When "globalization" is mentioned, as has so often been the case in recent years, there is hardly any mention of women - or more generally: of gender relations [1]. This is surprising, given the breadth of the term, there is hardly a topic that cannot be dealt with under its roof. After all, even unspectacular issues like unpaid care for children and older family members have drawn public (including male) attention. The interest now extends to the consideration of temporarily granting minimum security entitlements to those who do this care work free of charge.

Such considerations have become more global: they have even reached Brazil. There, the government is planning to provide poor families and especially mothers with a minimum income to look after their children at home. The condition is that the respective child goes to school up to the age of fourteen [2]. One wants to kill many birds with this one stone: postpone exploitation through child labor; improve the qualifications of the next generation; reduce the level of crime resulting from the threat to existence; Combat the excesses of the shadow economy, since the minimum security entitlement, inter alia. goes hand in hand with the control of the fulfillment of the requirements; gradually increase competitiveness, etc.

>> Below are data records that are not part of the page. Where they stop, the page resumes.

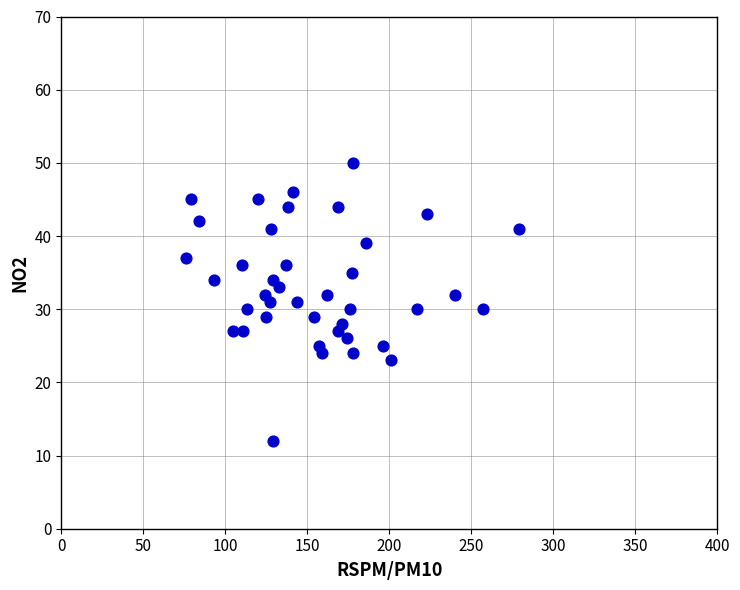

What is the range of Y values (max minus min)?

38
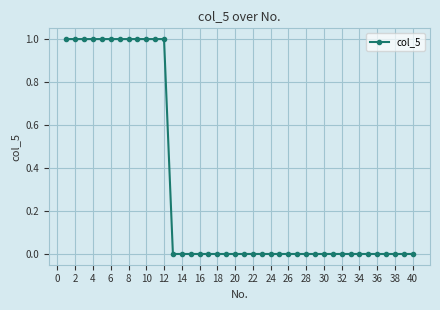

Count the number of data series in this chart.

1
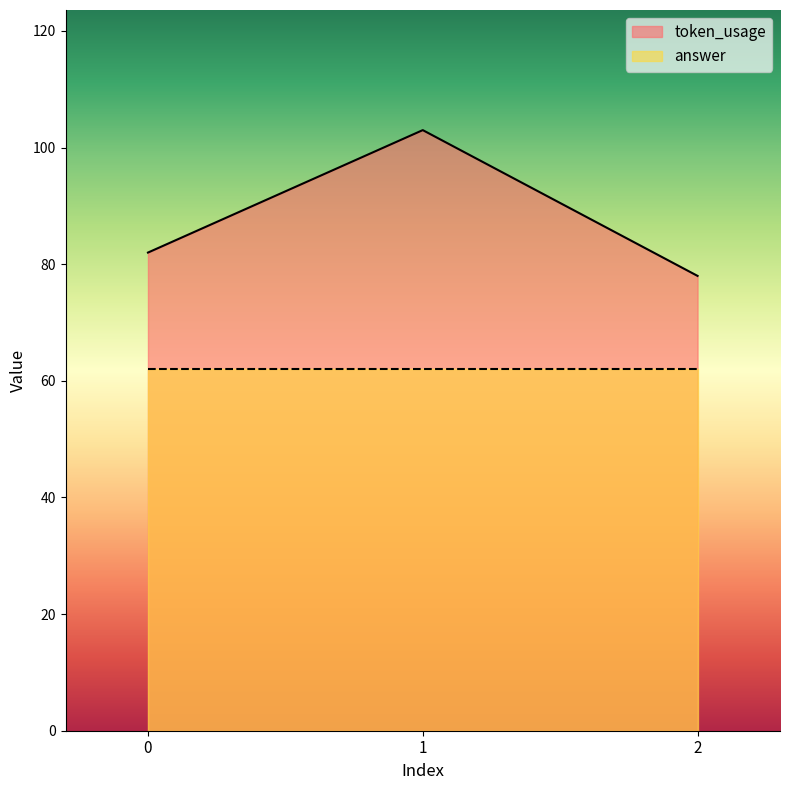

What is the sum of the values at 1 and 2?

181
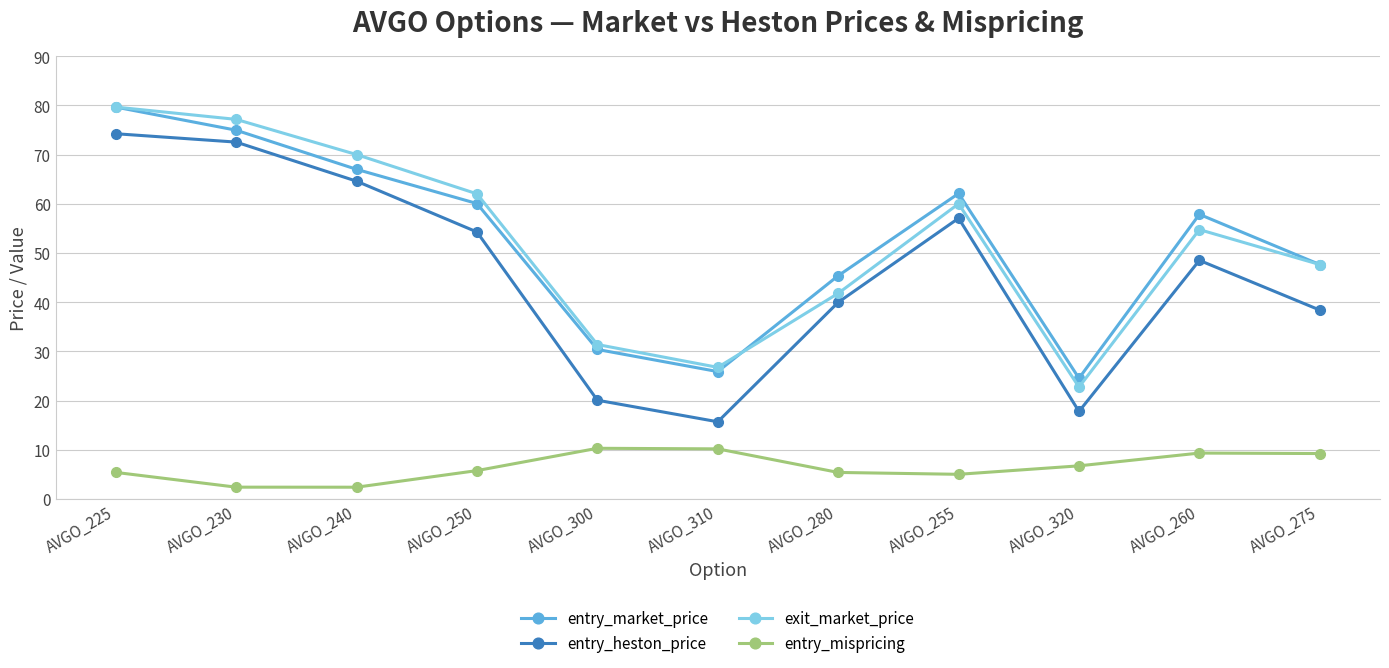

What is the maximum value shown in the chart?

79.7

The Brazilian example seems to contradict those who associate "globalization" with a gradual adjustment of the high social standards of the rich western countries to the level of the poor or with the further informalization (slide into the shadow economy) of gainful employment. Global competition is not a one-way street. Experience from European integration teaches that high-standard and low-standard countries move towards one another, but in opposite directions: they do not meet "below", at the lowest standard, but rather approach the middle [3 ].

"Globalization" concerns social standards. These regulate living conditions through law, money, social services and opportunities to participate, e.g. B. through the restriction of child labor and the - as history shows, not necessarily resulting - compensation for the loss of income if the children go back to school instead of earning money, or if women and men are enabled to withdraw from the labor market ) to look after their children or relatives in need of care, if the individual labor does not have to be offered for sale at any price. If such standards are lacking, they not only threaten the possibility of existence, but also the dignity of those affected, especially the weakest - the most socially vulnerable - in society.

"Socially vulnerable" are those who find themselves in a situation of exploitable dependency - of "eat or die" - from which they cannot escape on their own. It doesn't matter whether you got yourself into this situation. Social standards or more generally: the welfare states with their labor market and social (insurance) policies have so far ensured that people have the minimum of social security and thus independence that allows them to affirm or deny a situation [4]. Changes in the level of security and in the requirements for access to social security therefore directly affect the dignity of these vulnerable people.

Women and men experience "globalization" as soon as this phenomenon can affect social standards. These impairments definitely follow a gender-specific structural logic; however, not all women are among the losers and not all men are among the winners of the globalization process. It is therefore important first of all to emphasize the contradictions and polarizations between women. Instead of a lengthy clarification of the term globalization, the following sections concentrate on the relationship between globalization and welfare state change discussed in the literature. Few reactions from the welfare state are directly related to globalization. The structural change in the labor market also follows its own logic to a considerable extent. Globalization is seldom the independent, explanatory variable. It often acts as a catalyst for changes that are already pending - or that are considered desirable. It is all the more difficult to identify the points at which globalization and social standards also affect the opportunities for action and ultimately the dignity of women. This connection is most evident in the case of trafficking in women and girls and will be explained in more detail in conclusion.